For a long while after she had left him Roland remained in the drawing-room; he was burdened by a confused reaction against the influences that were shaping his future for him. He supposed he was in love with April, that one day he would marry her; but was there any need for this insistence upon domesticity? Could he not be free a little longer? His eyes travelled miserably round the small, insignificant drawing-room. The window curtains had long since yielded their fresh colour to the sunshine and hung dingily in the gaslight. The wall-paper was shabby and tawdry, with its festooned roses. The carpet near the door was threadbare; the coverings to the stiff-backed chairs were dull and crinkly. This was what marriage meant to men and women in his position.
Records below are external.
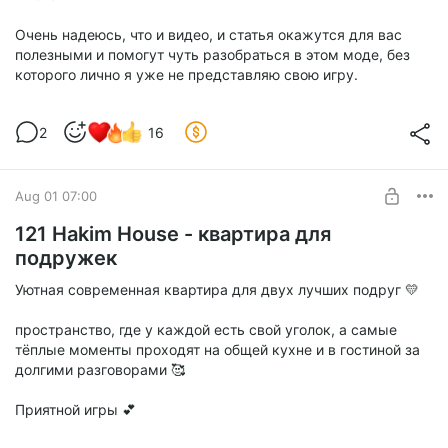
Очень надеюсь, что и видео, и статья окажутся для вас
полезными и помогут чуть разобраться в этом моде, без
которого лично я уже не представляю свою игру.
2
16
Aug 01 07:00
121 Hakim House - квартира для
подружек
Уютная современная квартира для двух лучших подруг 💛
пространство, где у каждой есть свой уголок, а самые
тёплые моменты проходят на общей кухне и в гостиной за
долгими разговорами 🥰
Приятной игры 💕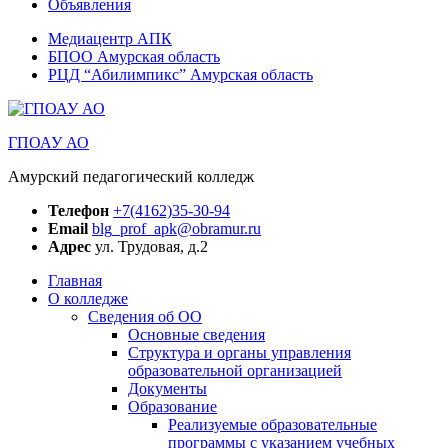
Объявления
Медиацентр АПК
БПОО Амурская область
РЦД “Абилимпикс” Амурская область
ГПОАУ АО
Амурский педагогический колледж
Телефон
+7(4162)35-30-94
Email
blg_prof_apk@obramur.ru
Адрес
ул. Трудовая, д.2
Главная
О колледже
Сведения об ОО
Основные сведения
Структура и органы управления
образовательной организацией
Документы
Образование
Реализуемые образовательные
программы с указанием учебных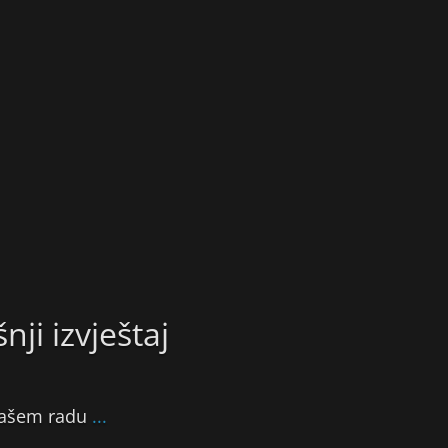
nji izvještaj
 našem radu
...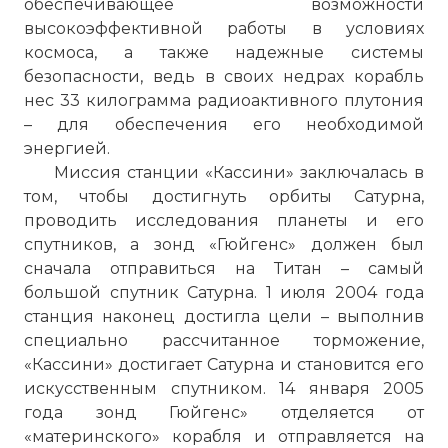
обеспечивающее возможности
высокоэффективной работы в условиях
космоса, а также надежные системы
безопасности, ведь в своих недрах корабль
нес 33 килограмма радиоактивного плутония
– для обеспечения его необходимой
энергией.
Миссия станции «Кассини» заключалась в
том, чтобы достигнуть орбиты Сатурна,
проводить исследования планеты и его
спутников, а зонд «Гюйгенс» должен был
сначала отправиться на Титан – самый
большой спутник Сатурна. 1 июля 2004 года
станция наконец достигла цели – выполнив
специально рассчитанное торможение,
«Кассини» достигает Сатурна и становится его
искусственным спутником. 14 января 2005
года зонд Гюйгенс» отделяется от
«материнского» корабля и отправляется на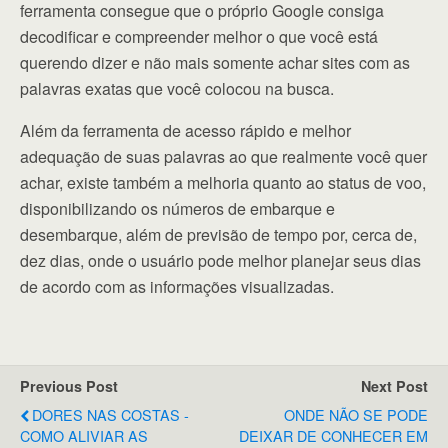
ferramenta consegue que o próprio Google consiga
decodificar e compreender melhor o que você está
querendo dizer e não mais somente achar sites com as
palavras exatas que você colocou na busca.
Além da ferramenta de acesso rápido e melhor
adequação de suas palavras ao que realmente você quer
achar, existe também a melhoria quanto ao status de voo,
disponibilizando os números de embarque e
desembarque, além de previsão de tempo por, cerca de,
dez dias, onde o usuário pode melhor planejar seus dias
de acordo com as informações visualizadas.
Previous Post
Next Post
DORES NAS COSTAS -
ONDE NÃO SE PODE
COMO ALIVIAR AS
DEIXAR DE CONHECER EM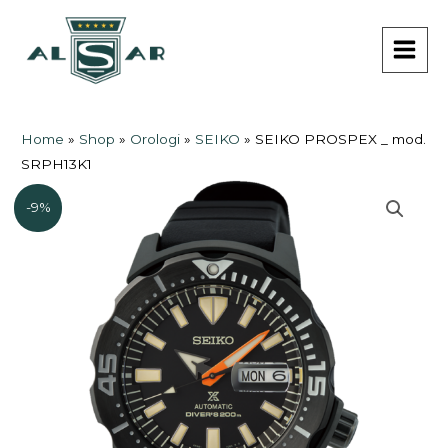
Vai
MAI
al
MEN
contenuto
Home
»
Shop
»
Orologi
»
SEIKO
»
SEIKO PROSPEX _ mod.
SRPH13K1
-9%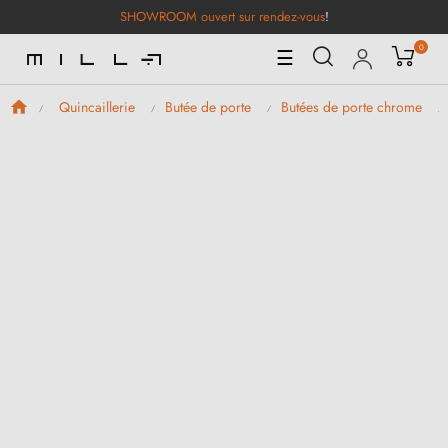
SHOWROOM ouvert sur rendez-vous
!
0
Basculer
☰
la
navigation
Quincaillerie
Butée de porte
Butées de porte chrome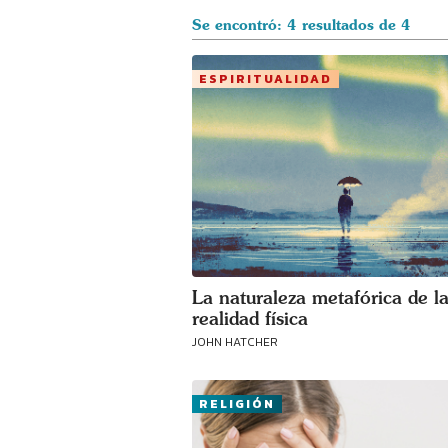
Se encontró: 4 resultados de 4
ESPIRITUALIDAD
La naturaleza metafórica de l
realidad física
JOHN HATCHER
RELIGIÓN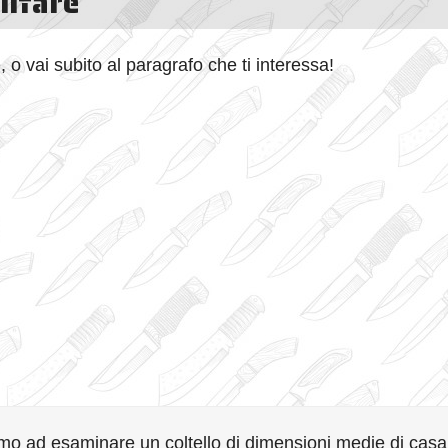
litare
, o vai subito al paragrafo che ti interessa!
o ad esaminare un coltello di dimensioni medie di casa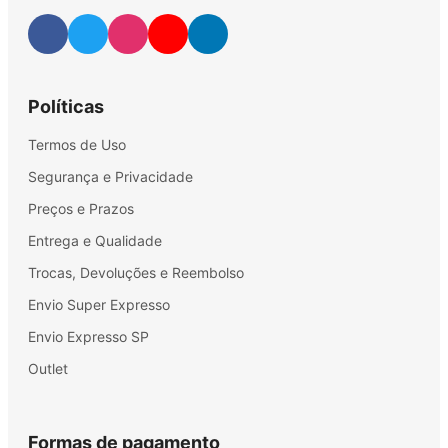
Políticas
Termos de Uso
Segurança e Privacidade
Preços e Prazos
Entrega e Qualidade
Trocas, Devoluções e Reembolso
Envio Super Expresso
Envio Expresso SP
Outlet
Formas de pagamento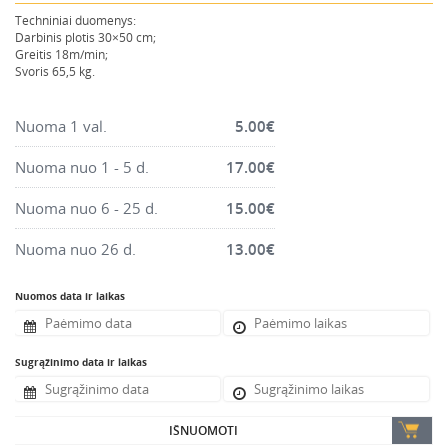
Montavimo instrumentai
Techniniai duomenys:
Darbinis plotis 30×50 cm;
Pneumatika
Greitis 18m/min;
Svoris 65,5 kg.
Pastoliai, bokšteliai, stelažai, tvoros, statramščiai,
perdangos
Nuoma 1 val.
5.00
€
Plytelių, blokelių, polistirolo pjovimo įrankiai
Rankiniai sodo ir buities įrankiai
Nuoma nuo 1 - 5 d.
17.00
€
Santechnikos įrankiai
Nuoma nuo 6 - 25 d.
15.00
€
Šildytuvai, kaloriferiai, kondicionieriai, jonizatoriai
Nuoma nuo 26 d.
13.00
€
Sodo ir miško įranga
Suvirinimo įranga
Nuomos data ir laikas
Vandens ir purvo siurbliai
Valymo įranga
Sugrąžinimo data ir laikas
Viniakaliai, kabiakalės, šaudykliai
IŠNUOMOTI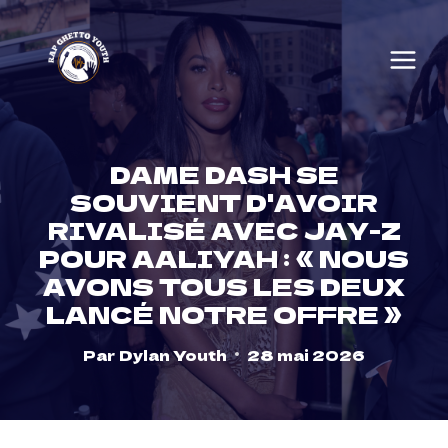
Skip
to
content
DAME DASH SE
SOUVIENT D'AVOIR
RIVALISÉ AVEC JAY-Z
POUR AALIYAH : « NOUS
AVONS TOUS LES DEUX
LANCÉ NOTRE OFFRE »
Par
Dylan Youth
28 mai 2026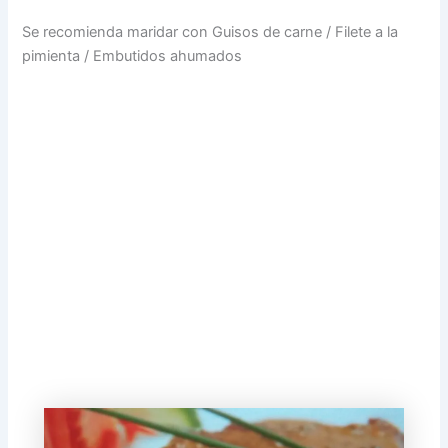
Se recomienda maridar con Guisos de carne / Filete a la
pimienta / Embutidos ahumados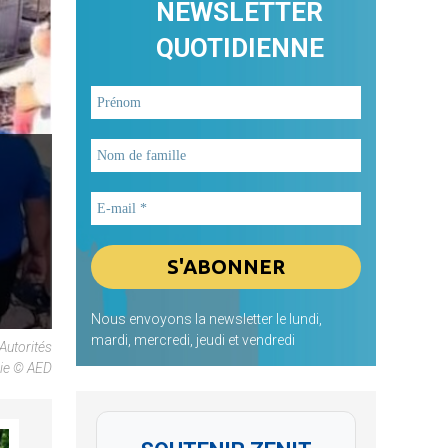
NEWSLETTER
QUOTIDIENNE
Nous envoyons la newsletter le lundi,
mardi, mercredi, jeudi et vendredi
Autorités
die © AED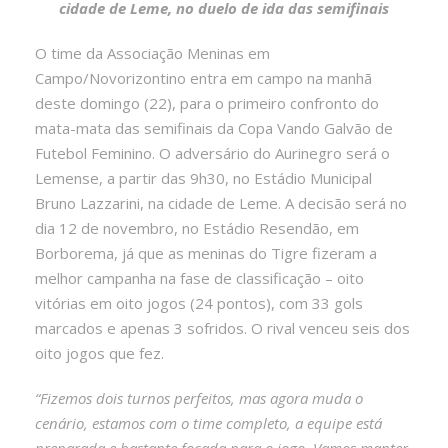
cidade de Leme, no duelo de ida das semifinais
O time da Associação Meninas em
Campo/Novorizontino entra em campo na manhã
deste domingo (22), para o primeiro confronto do
mata-mata das semifinais da Copa Vando Galvão de
Futebol Feminino. O adversário do Aurinegro será o
Lemense, a partir das 9h30, no Estádio Municipal
Bruno Lazzarini, na cidade de Leme. A decisão será no
dia 12 de novembro, no Estádio Resendão, em
Borborema, já que as meninas do Tigre fizeram a
melhor campanha na fase de classificação – oito
vitórias em oito jogos (24 pontos), com 33 gols
marcados e apenas 3 sofridos. O rival venceu seis dos
oito jogos que fez.
“Fizemos dois turnos perfeitos, mas agora muda o
cenário, estamos com o time completo, a equipe está
preparada e bastante focada para o jogo. Vamos manter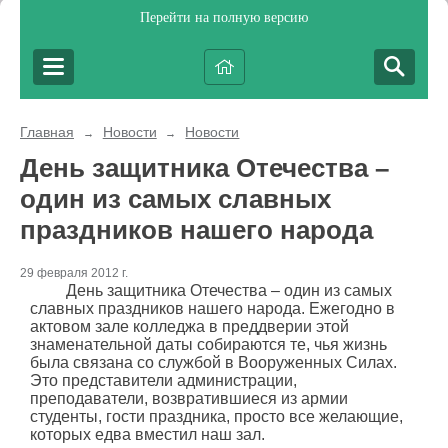
Перейти на полную версию
Главная
Новости
Новости
→
→
День защитника Отечества –
один из самых славных
праздников нашего народа
29 февраля 2012 г.
День защитника Отечества – один из самых
славных праздников нашего народа. Ежегодно в
актовом зале колледжа в преддверии этой
знаменательной даты собираются те, чья жизнь
была связана со службой в Вооруженных Силах.
Это представители администрации,
преподаватели, возвратившиеся из армии
студенты, гости праздника, просто все желающие,
которых едва вместил наш зал.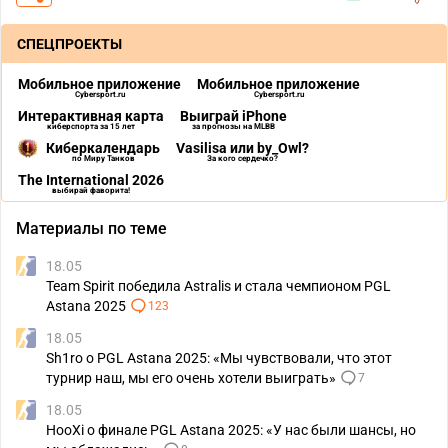
СПЕЦПРОЕКТЫ
Мобильное приложение
Мобильное приложение
Cybersport.ru
Cybersport.ru
Интерактивная карта
Выиграй iPhone
киберспорта за 15 лет
за прогнозы на MLBB
Киберкалендарь
Vasilisa или by_Owl?
по Миру Танков
За кого сердечко?
The International 2026
выбирай фаворита!
Материалы по теме
18.05
Team Spirit победила Astralis и стала чемпионом PGL
Astana 2025
123
18.05
Sh1ro о PGL Astana 2025: «Мы чувствовали, что этот
турнир наш, мы его очень хотели выиграть»
7
18.05
HooXi о финале PGL Astana 2025: «У нас были шансы, но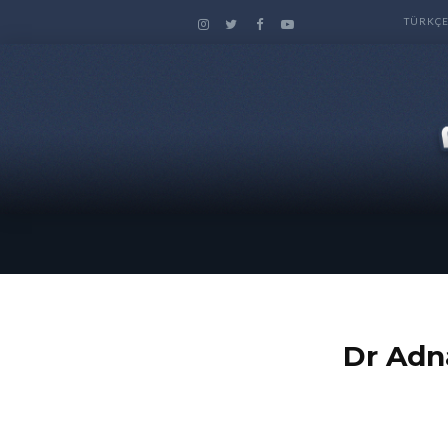
TÜRKÇ
 الاسلام – الدكتور عدنان ابراهيم Dr Adnan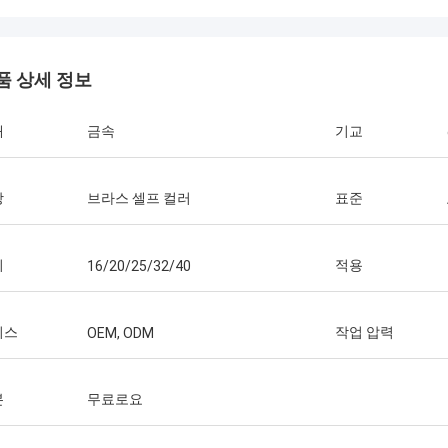
품 상세 정보
재
금속
기교
상
브라스 셀프 컬러
표준
기
적용
16/20/25/32/40
비스
작업 압력
OEM, ODM
본
무료로요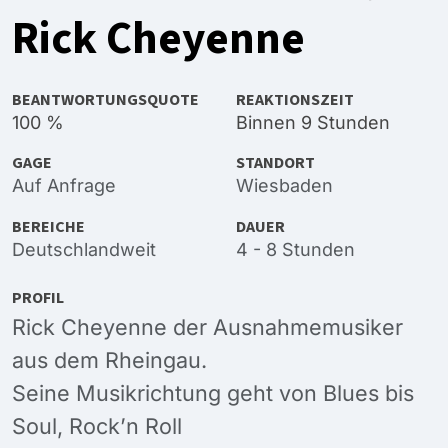
Rick Cheyenne
BEANTWORTUNGSQUOTE
REAKTIONSZEIT
100 %
Binnen 9 Stunden
GAGE
STANDORT
Auf Anfrage
Wiesbaden
BEREICHE
DAUER
Deutschlandweit
4 - 8 Stunden
PROFIL
Rick Cheyenne der Ausnahmemusiker
aus dem Rheingau.
Seine Musikrichtung geht von Blues bis
Soul, Rock’n Roll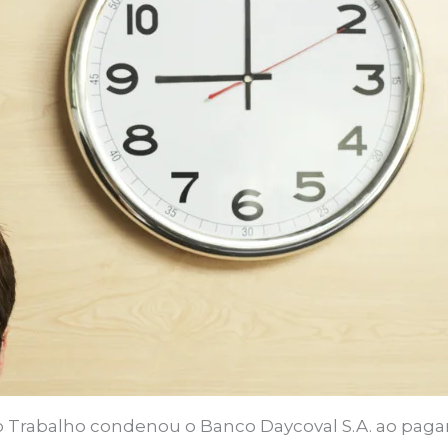
o Trabalho condenou o Banco Daycoval S.A. ao paga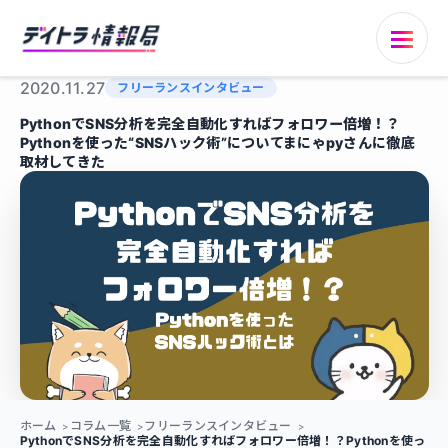
2020.11.27
フリーランスインタビュー
PythonでSNS分析を完全自動化すればフォロワー倍増！？
Pythonを使った“SNSハック術”についてまにゃpyさんに徹底
取材してきた
ホーム
コラム一覧
フリーランスインタビュー
PythonでSNS分析を完全自動化すればフォロワー倍増！？Pythonを使っ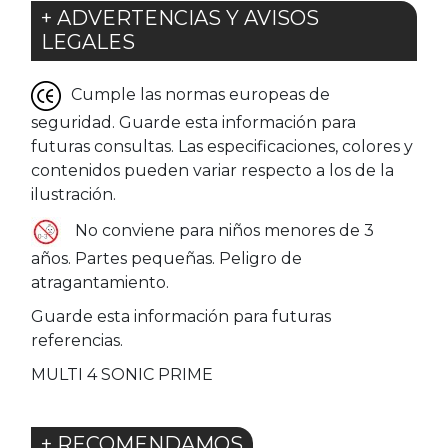
+ ADVERTENCIAS Y AVISOS
LEGALES
Cumple las normas europeas de
seguridad. Guarde esta información para
futuras consultas. Las especificaciones, colores y
contenidos pueden variar respecto a los de la
ilustración.
No conviene para niños menores de 3
años. Partes pequeñas. Peligro de
atragantamiento.
Guarde esta información para futuras
referencias.
MULTI 4 SONIC PRIME
+ RECOMENDAMOS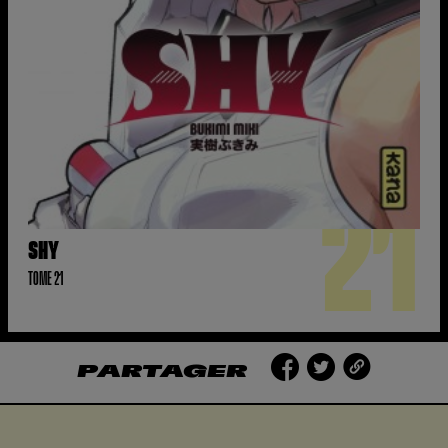
21
SHY
TOME 21
PARTAGER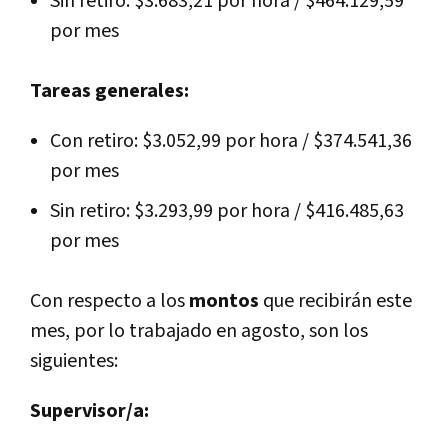
Sin retiro: $3.683,21 por hora / $464.129,59
por mes
Tareas generales:
Con retiro: $3.052,99 por hora / $374.541,36
por mes
Sin retiro: $3.293,99 por hora / $416.485,63
por mes
Con respecto a los
montos
que recibirán este
mes, por lo trabajado en agosto, son los
siguientes:
Supervisor/a: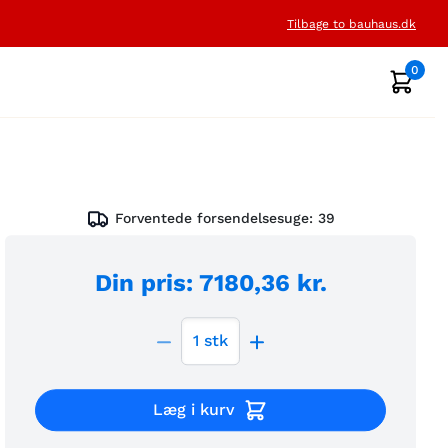
Tilbage to bauhaus.dk
0
Forventede forsendelsesuge:
39
Din pris
:
7180,36 kr.
1
stk
Læg i kurv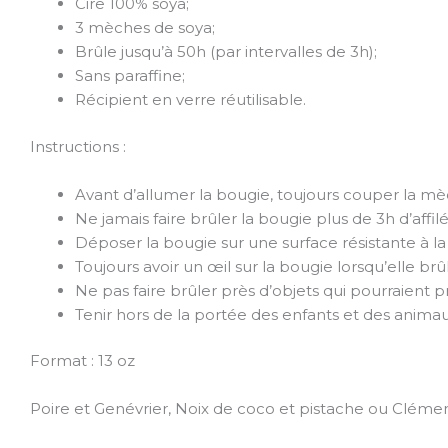
Cire 100% soya;
3 mèches de soya;
Brûle jusqu’à 50h (par intervalles de 3h);
Sans paraffine;
Récipient en verre réutilisable.
Instructions :
Avant d’allumer la bougie, toujours couper la mè
Ne jamais faire brûler la bougie plus de 3h d’affilé
Déposer la bougie sur une surface résistante à la
Toujours avoir un œil sur la bougie lorsqu’elle brû
Ne pas faire brûler près d’objets qui pourraient 
Tenir hors de la portée des enfants et des animau
Format : 13 oz
Poire et Genévrier, Noix de coco et pistache ou Clémen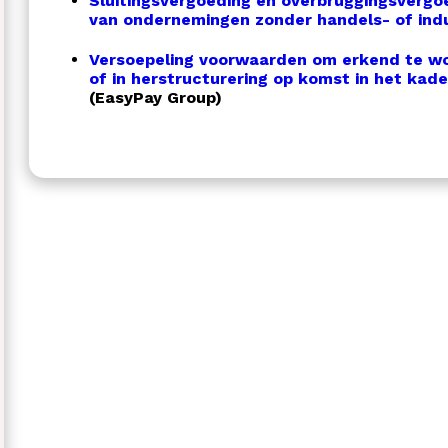
Sluitingsvergoeding en overbruggingsverg
van ondernemingen zonder handels- of indust
Versoepeling voorwaarden om erkend te wo
of in herstructurering op komst in het kade
(EasyPay Group)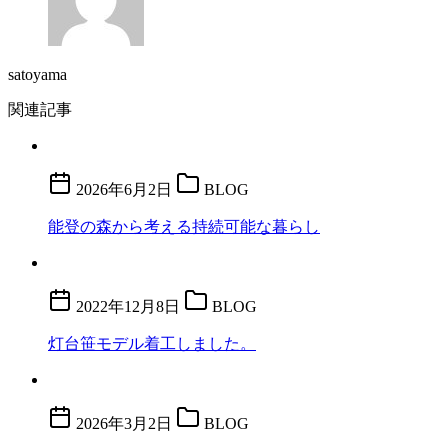
satoyama
関連記事
2026年6月2日
BLOG
能登の森から考える持続可能な暮らし
2022年12月8日
BLOG
灯台笹モデル着工しました。
2026年3月2日
BLOG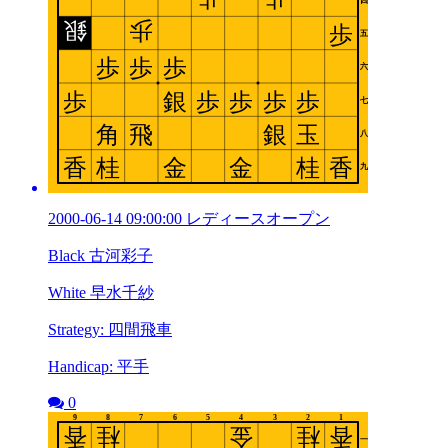
2000-06-14 09:00:00 レディースオープン
Black 古河彩子
White 早水千紗
Strategy: 四間飛車
Handicap: 平手
0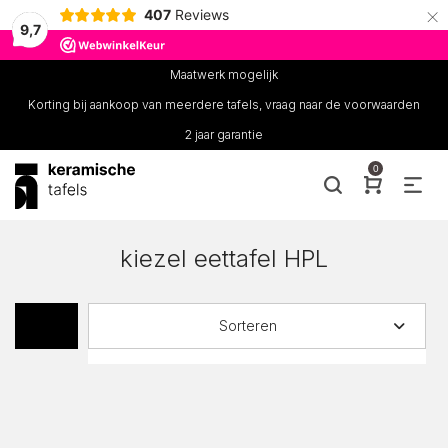
×
407
Reviews
9,7
Maatwerk mogelijk
Korting bij aankoop van meerdere tafels, vraag naar de voorwaarden
2 jaar garantie
0
kiezel eettafel HPL
Sorteren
He contrasted the narrow room with the comfort and repose of Hogstead. What chance did people stand whose lives were circumscribed by endless financial difficulties, who could not afford to surround themselves with deep arm-chairs and heavy carpets and warm-coloured wall-papers? It was cruel that now, at the very moment when he had begun to escape from the drab environment of his childhood, these fetters should be attached to him. It was cruel. And rising from his chair he walked backwards and forwards, up and down the room. The days of his freedom were already numbered. They would be soon ended, the days of irresponsible, unreflecting action. It was maddening, this semblance of liberty where there was no liberty. He recalled a simile in a novel he had once read, though the name of the book and of the author had escaped his memory, in which human beings were described as fishes swimming in clear water, with the net of the fisherman about them. He was like that. He was swimming in clear water, but at any moment the fisherman might lift the net and he would be gasping and quivering on the bank.